Factors that reduce visibility for drivers

Our ability to make safe drivers of ourselves—to respond quickly and effectively to the signals we perceive—is largely dependent on our ability to perceive correctly. We can't make an appropriate response to various circumstances if we are erroneous in determining what those circumstances are. We know that vision is the sense by which we primarily take that data in, but we often forget just how vulnerable that information reception service is to compromise. Anything that interferes with our vision interferes with our ability to judge situations correctly, and thus to respond appropriately. Here area few factors that can diminish our ability to see perfectly as drivers.

Time of day. It may seem obvious, but visibility is greatly diminished in the evening and night. What is less obvious, however, is the impact of that decreased visibility. Despite that less people drive after dark than they do during daylight hours, still more than half of all fatal motor vehicle collisions happen after dark.

Speeding. You may believe that the extra 5 or 10 kilometers that you drive over the limit are harmless, simply because you haven't yet had any consequences attached to this behaviour. However, even minor speeding increases your likelihood of collision significantly. Part of this is owing to the fact that you are seeing less of your surroundings at higher speeds; there simply isn't time for you to take in the information correctly.

The sun's position.
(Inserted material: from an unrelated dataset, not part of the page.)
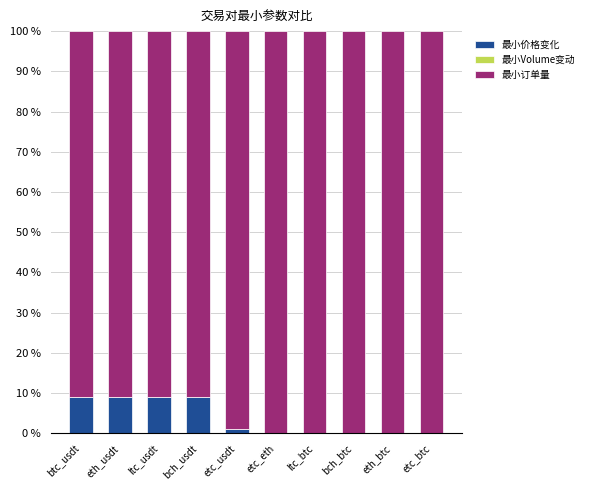

The 最小价格变化 series shows 0.0 at etc_eth. True or false?

True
During the minutes surrounding sunrise and sunset, depending on the direction in which you are driving, the sun's rays can literally be blinding. You should always have protective eyewear in your car for such occasions. Having a dedicated pair that never leaves your vehicle will help ensure that you are never without them when you need them.
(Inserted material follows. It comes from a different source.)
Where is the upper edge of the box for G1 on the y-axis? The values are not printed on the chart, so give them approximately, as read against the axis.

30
Your own prescription. Many drivers with weak prescriptions feel confident in driving without any corrective eyewear at all. This is a big mistake. When you deem that you can “still see” without your glasses or contact lenses, usually you are not doing so in blizzard or heavy rain conditions...but these extra layers of decreased visibility, in combination with your own starting disadvantage of having less than perfect vision, will have much more of a negative effect than if you were to wear your corrective lenses.

Mirror positioning. If you share a vehicle with another member of your household, particularly someone of a different height and weight than yourself, then all drivers of that vehicle need to ensure they are re-adjusting the position of the side and rearview mirrors every time they are about to drive.

Weather. Fog, heavy rain, and heavy snow are known to diminish visibility significantly. Obviously the ideal thing would be to avoid driving in such conditions altogether. However, for times when that cannot be avoided, be sure that you regularly maintain your vehicle so that it is suitable for driving in such conditions. Part of this involves ensuring that the following are in working order: all of your lights, your windshield wipers, your brakes, and your defoggers. Also ensure that you have adequate wiper fluid at all times.